──────── Pasaje extraído ────────
La ridícula beatería de la crítica
—Entonces, en este retorno suyo a España, vemos que la impresión de nuestro panorama literario no le parece demasiado favorable. ¿Pero qué opina de cuantos ejercemos la crítica?
—La crítica tiene una gran responsabilidad en la desorientación actual. Y no me refiero a la crítica universitaria, cuya falta de conexión con la realidad es casi grotesca; ahí la tenemos ahora, por ejemplo, sumida en la más ridícula beatería, en el más abyecto fetichismo hacia la «generación del veintisiete», que, mereciendo todos los respetos, no es el único fenómeno literario de los últimos tiempos, y ni siquiera de su época. Me refiero a la crítica especializada de los medios de comunicación, la critica que debería estar más atenta al libro nuestro de cada día. Esta crítica, en el mejor de los casos, y sirva de ejemplo José María Castellet. ha ejercido su función como un mandarinato: no orientando, sino dictando ukases; comportándose, aunque sin duda de modo involuntario, con arreglo al esquema de poder que funcionaba en el país: dictador rodeado de una servil obediencia. Es lamentable, pero histórica, esa evolución de la crítica «a bandazos», que obliga a pasar del «realismo objetivo» (predicado primero como insoslayable obligación cultural y moral del escritor) a la «destrucción del lenguaje» y el dictado formalista...
En España la crítica no cumple una función social; no está al servido de los lectores ni de la cultura del país; ejerce, simplemente, el ditirambo según la moda —que marcan las editoriales, no hay que olvidarlo—, la amistad y vinculación con autores o grupitos o el mero capricho personal.
Los santuarios y sus dioses
—La contundencia de sus respuestas en este asunto parecería suponer que nuestro panorama literario es desolador. Reconozco que su opinión es, por lo menos, exagerada. De hecho hay unos cuantos escritores estimables.
────────
[Tarea requerida 1]: Cita, por favor, el tramo del pasaje sobre la crítica literaria que va desde "En España la" hasta "mero capricho personal.".
[Tarea requerida 2]: Selecciona y copia cada línea de las entradas en la que aparezca la cadena "結果表示ページ".
──────── Entradas proporcionadas ────────
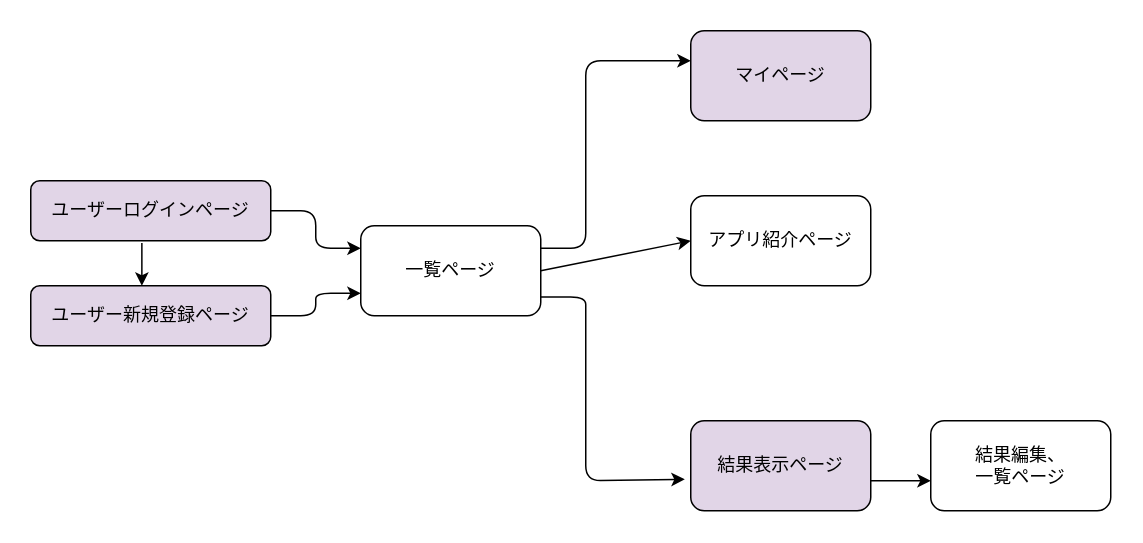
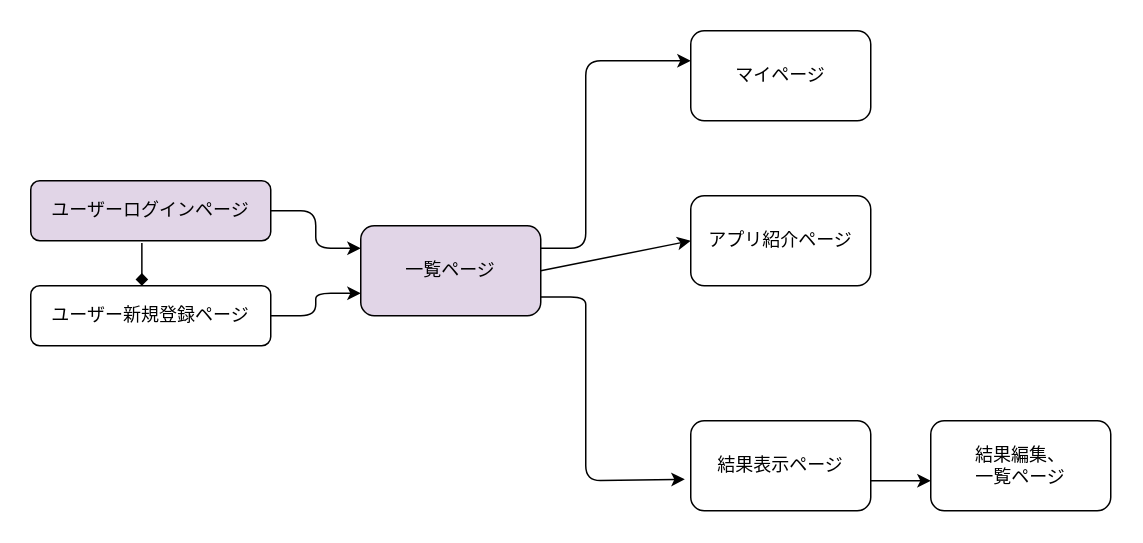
  <mxCell id="0" />
  <mxCell id="1" parent="0" />
  <mxCell id="2" value="ユーザーログインページ" style="rounded=1;whiteSpace=wrap;html=1;fillColor=#e1d5e7;" vertex="1" parent="1"><mxGeometry x="20" y="120" width="160" height="40" as="geometry" /></mxCell>
- <mxCell id="3" value="ユーザー新規登録ページ" style="rounded=1;whiteSpace=wrap;html=1;fillColor=#e1d5e7;" vertex="1" parent="1"><mxGeometry x="20" y="190" width="160" height="40" as="geometry" /></mxCell>
- <mxCell id="4" value="" style="endArrow=classic;html=1;exitX=0.463;exitY=1.038;exitDx=0;exitDy=0;exitPerimeter=0;entryX=0.463;entryY=0;entryDx=0;entryDy=0;entryPerimeter=0;" edge="1" parent="1" source="2" target="3"><mxGeometry width="50" height="50" relative="1" as="geometry"><mxPoint x="90" y="170" as="sourcePoint" /><mxPoint x="360" y="210" as="targetPoint" /><Array as="points" /></mxGeometry></mxCell>
- <mxCell id="5" value="一覧ページ" style="rounded=1;whiteSpace=wrap;html=1;" vertex="1" parent="1"><mxGeometry x="240" y="150" width="120" height="60" as="geometry" /></mxCell>
+ <mxCell id="3" value="ユーザー新規登録ページ" style="rounded=1;whiteSpace=wrap;html=1;" vertex="1" parent="1"><mxGeometry x="20" y="190" width="160" height="40" as="geometry" /></mxCell>
+ <mxCell id="4" value="" style="endArrow=diamond;html=1;exitX=0.463;exitY=1.038;exitDx=0;exitDy=0;exitPerimeter=0;entryX=0.463;entryY=0;entryDx=0;entryDy=0;entryPerimeter=0;" edge="1" parent="1" source="2" target="3"><mxGeometry width="50" height="50" relative="1" as="geometry"><mxPoint x="90" y="170" as="sourcePoint" /><mxPoint x="360" y="210" as="targetPoint" /><Array as="points" /></mxGeometry></mxCell>
+ <mxCell id="5" value="一覧ページ" style="rounded=1;whiteSpace=wrap;html=1;fillColor=#e1d5e7;" vertex="1" parent="1"><mxGeometry x="240" y="150" width="120" height="60" as="geometry" /></mxCell>
  <mxCell id="6" value="" style="endArrow=classic;html=1;entryX=0;entryY=0.25;entryDx=0;entryDy=0;" edge="1" parent="1" target="5"><mxGeometry width="50" height="50" relative="1" as="geometry"><mxPoint x="180" y="140" as="sourcePoint" /><mxPoint x="210" y="200" as="targetPoint" /><Array as="points"><mxPoint x="210" y="140" /><mxPoint x="210" y="165" /></Array></mxGeometry></mxCell>
  <mxCell id="7" value="" style="endArrow=classic;html=1;entryX=0;entryY=0.75;entryDx=0;entryDy=0;" edge="1" parent="1" target="5"><mxGeometry width="50" height="50" relative="1" as="geometry"><mxPoint x="180" y="210" as="sourcePoint" /><mxPoint x="240" y="235" as="targetPoint" /><Array as="points"><mxPoint x="210" y="210" /><mxPoint x="210" y="195" /></Array></mxGeometry></mxCell>
- <mxCell id="8" value="マイページ" style="rounded=1;whiteSpace=wrap;html=1;fillColor=#e1d5e7;" vertex="1" parent="1"><mxGeometry x="460" y="20" width="120" height="60" as="geometry" /></mxCell>
+ <mxCell id="8" value="マイページ" style="rounded=1;whiteSpace=wrap;html=1;" vertex="1" parent="1"><mxGeometry x="460" y="20" width="120" height="60" as="geometry" /></mxCell>
  <mxCell id="9" value="アプリ紹介ページ" style="rounded=1;whiteSpace=wrap;html=1;" vertex="1" parent="1"><mxGeometry x="460" y="130" width="120" height="60" as="geometry" /></mxCell>
- <mxCell id="10" value="結果表示ページ" style="rounded=1;whiteSpace=wrap;html=1;fillColor=#e1d5e7;" vertex="1" parent="1"><mxGeometry x="460" y="280" width="120" height="60" as="geometry" /></mxCell>
+ <mxCell id="10" value="結果表示ページ" style="rounded=1;whiteSpace=wrap;html=1;" vertex="1" parent="1"><mxGeometry x="460" y="280" width="120" height="60" as="geometry" /></mxCell>
  <mxCell id="11" value="結果編集、&lt;br&gt;一覧ページ" style="rounded=1;whiteSpace=wrap;html=1;" vertex="1" parent="1"><mxGeometry x="620" y="280" width="120" height="60" as="geometry" /></mxCell>
  <mxCell id="12" value="" style="endArrow=classic;html=1;entryX=0;entryY=0.5;entryDx=0;entryDy=0;" edge="1" parent="1" target="9"><mxGeometry width="50" height="50" relative="1" as="geometry"><mxPoint x="360" y="180" as="sourcePoint" /><mxPoint x="410" y="130" as="targetPoint" /></mxGeometry></mxCell>
  <mxCell id="13" value="" style="endArrow=classic;html=1;" edge="1" parent="1"><mxGeometry width="50" height="50" relative="1" as="geometry"><mxPoint x="360" y="165" as="sourcePoint" /><mxPoint x="460" y="40" as="targetPoint" /><Array as="points"><mxPoint x="390" y="165" /><mxPoint x="390" y="40" /></Array></mxGeometry></mxCell>
  <mxCell id="14" value="" style="endArrow=classic;html=1;entryX=-0.033;entryY=0.65;entryDx=0;entryDy=0;entryPerimeter=0;" edge="1" parent="1" target="10"><mxGeometry width="50" height="50" relative="1" as="geometry"><mxPoint x="360" y="197.5" as="sourcePoint" /><mxPoint x="420" y="222.5" as="targetPoint" /><Array as="points"><mxPoint x="390" y="197.5" /><mxPoint x="390" y="207.5" /><mxPoint x="390" y="320" /></Array></mxGeometry></mxCell>
  <mxCell id="15" value="" style="endArrow=classic;html=1;" edge="1" parent="1"><mxGeometry width="50" height="50" relative="1" as="geometry"><mxPoint x="580" y="320" as="sourcePoint" /><mxPoint x="620" y="320" as="targetPoint" /></mxGeometry></mxCell>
────────
[Respuesta 1]:
En España la crítica no cumple una función social; no está al servido de los lectores ni de la cultura del país; ejerce, simplemente, el ditirambo según la moda —que marcan las editoriales, no hay que olvidarlo—, la amistad y vinculación con autores o grupitos o el mero capricho personal.

[Respuesta 2]:
- <mxCell id="10" value="結果表示ページ" style="rounded=1;whiteSpace=wrap;html=1;fillColor=#e1d5e7;" vertex="1" parent="1"><mxGeometry x="460" y="280" width="120" height="60" as="geometry" /></mxCell>
+ <mxCell id="10" value="結果表示ページ" style="rounded=1;whiteSpace=wrap;html=1;" vertex="1" parent="1"><mxGeometry x="460" y="280" width="120" height="60" as="geometry" /></mxCell>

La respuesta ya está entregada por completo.